|Saint Teresa, Avila, Spain|
|mural to modern saints like Bishop Romero of El Salvador,|
Hospital de Órbigo, Spain
“The stars in heaven are a little bit closer to us tonight on this feast of All Saints!”
~Fr. Robert Wood, pastor
St Mark the Evangelist, Norman
“Authenticity is the daily practice of letting go of who we think we’re supposed to be and embracing who we are… Mindfully practicing authenticity during our most soul-searching struggles is how we invite grace, joy, and gratitude into our lives… I think of it as the audacity of authenticity.”
“Understood correctly, our love for ourselves, our ‘yes’ to our self, may be regarded as the ‘categorical imperative’ of the Christian faith: You shall lovingly accept the humanity entrusted to you!
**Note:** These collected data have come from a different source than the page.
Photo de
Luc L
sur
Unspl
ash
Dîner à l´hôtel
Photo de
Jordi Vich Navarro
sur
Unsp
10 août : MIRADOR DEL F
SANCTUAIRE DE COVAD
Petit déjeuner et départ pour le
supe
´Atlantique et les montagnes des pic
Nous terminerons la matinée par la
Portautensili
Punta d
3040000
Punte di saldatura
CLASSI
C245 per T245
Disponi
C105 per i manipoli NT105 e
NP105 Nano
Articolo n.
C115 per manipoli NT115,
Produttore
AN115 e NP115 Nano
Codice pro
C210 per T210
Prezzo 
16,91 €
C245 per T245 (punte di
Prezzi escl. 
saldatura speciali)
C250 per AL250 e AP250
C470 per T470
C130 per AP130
You shall be obedient to your destiny! You shall not continually try to escape it! You shall be true to yourself! You shall embrace yourself!
Our self-acceptance is the basis of the Christian creed. Assent to God starts in our sincere assent to ourselves, just as sinful flight from God starts in our flight from ourselves. In accepting the chalice of our existence, we show our obedience to the will of the Creator in heaven; in rejecting it, we reject God… knowing how difficult it is for us to bear with ourselves and how quickly we feel betrayed by ourselves, knowing how difficult it is for us not to hate ourselves, we can then understand why God had to prescribe ‘self-love’ as a virtue and one of the great commandments…
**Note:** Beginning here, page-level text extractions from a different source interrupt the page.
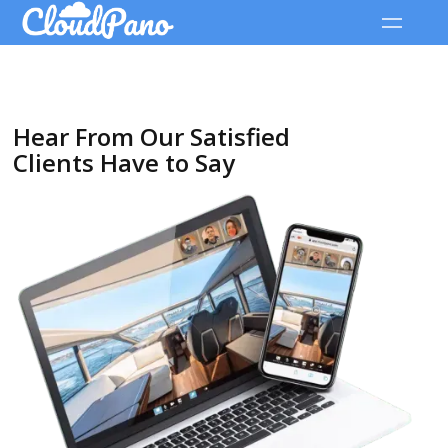
Hear From Our Satisfied
Clients Have to Say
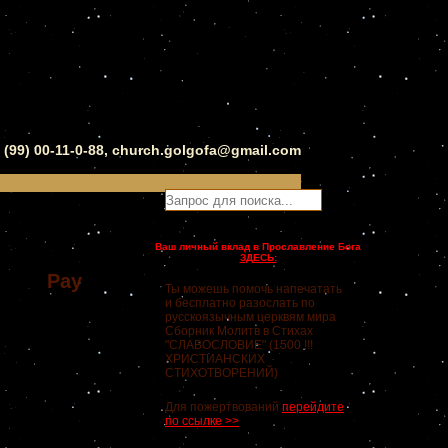
0 (99) 00-11-0-88, church.golgofa@gmail.com
Ваш личный вклад в Прославление Бога
ЗДЕСЬ:
Pay
Ты можешь помочь напечатать
и бесплатно разослать по
русскоязычным церквям мира
Сборник Молитв в Стихах
"СЛАВОСЛОВИЕ" (1500 !!!
ХРИСТИАНСКИХ
СТИХОТВОРЕНИЙ)
Для пожертвований
перейдите
по ссылке >>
We must learn to accept ourselves in the painful experiment of living.”
~Johannes Baptist Metz,
|banners to women saints, Cain, France|
I am grateful for my Pastor’s excitement about this great feast of All Saints. And thanks to him, I've caught a new peek into this feast’s abundant gifts.
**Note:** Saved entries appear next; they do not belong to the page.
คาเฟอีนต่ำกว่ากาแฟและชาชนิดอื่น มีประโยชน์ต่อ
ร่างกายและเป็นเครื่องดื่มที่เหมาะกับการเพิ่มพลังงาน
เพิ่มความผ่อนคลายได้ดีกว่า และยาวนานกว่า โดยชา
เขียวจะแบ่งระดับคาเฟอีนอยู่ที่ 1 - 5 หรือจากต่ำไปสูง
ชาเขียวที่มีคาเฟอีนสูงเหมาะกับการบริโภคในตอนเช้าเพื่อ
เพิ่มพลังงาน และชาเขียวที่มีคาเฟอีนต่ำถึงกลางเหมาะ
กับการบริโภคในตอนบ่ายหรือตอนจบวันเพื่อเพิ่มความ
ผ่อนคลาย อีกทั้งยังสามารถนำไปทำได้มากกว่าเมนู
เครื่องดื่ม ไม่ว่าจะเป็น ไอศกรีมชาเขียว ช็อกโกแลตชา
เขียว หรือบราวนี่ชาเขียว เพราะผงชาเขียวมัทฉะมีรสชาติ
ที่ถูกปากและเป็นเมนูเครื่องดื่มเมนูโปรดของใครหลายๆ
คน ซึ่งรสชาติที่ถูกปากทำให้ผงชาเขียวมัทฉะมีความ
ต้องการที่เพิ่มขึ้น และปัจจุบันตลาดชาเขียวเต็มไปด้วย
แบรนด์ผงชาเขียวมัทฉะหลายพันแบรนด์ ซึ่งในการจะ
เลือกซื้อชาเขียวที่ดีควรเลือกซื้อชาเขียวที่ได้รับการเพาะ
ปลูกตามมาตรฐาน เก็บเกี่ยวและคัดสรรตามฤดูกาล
In our Church’s saints—both the ones officially proclaimed and the ones that have personally touched our hearts, we have companions that will walk with and guide us on this pilgrimage of living.
I have always loved reading saints’ stories, even as a young girl growing up in Puerto Rico, when saints from other continents seemed exotic and provoking.
But it’s more than that. What I’m hearing in a new way today is that what makes these women and men saintly and holy is not only their unique and intimate connectedness to the Divine, but also their willingness and courage to embrace their complete humanity.
Like Mother Teresa and John Paul II, our saints had the audacity to live authentic lives, to use today’s lingo. True to themselves, they completely embraced their humanity and the chalice of their own unique lives. And in so doing, they lived fully and whole-heartedly the person God created them to be.
May we have the courage to do the same!
All holy men and women, pray for us!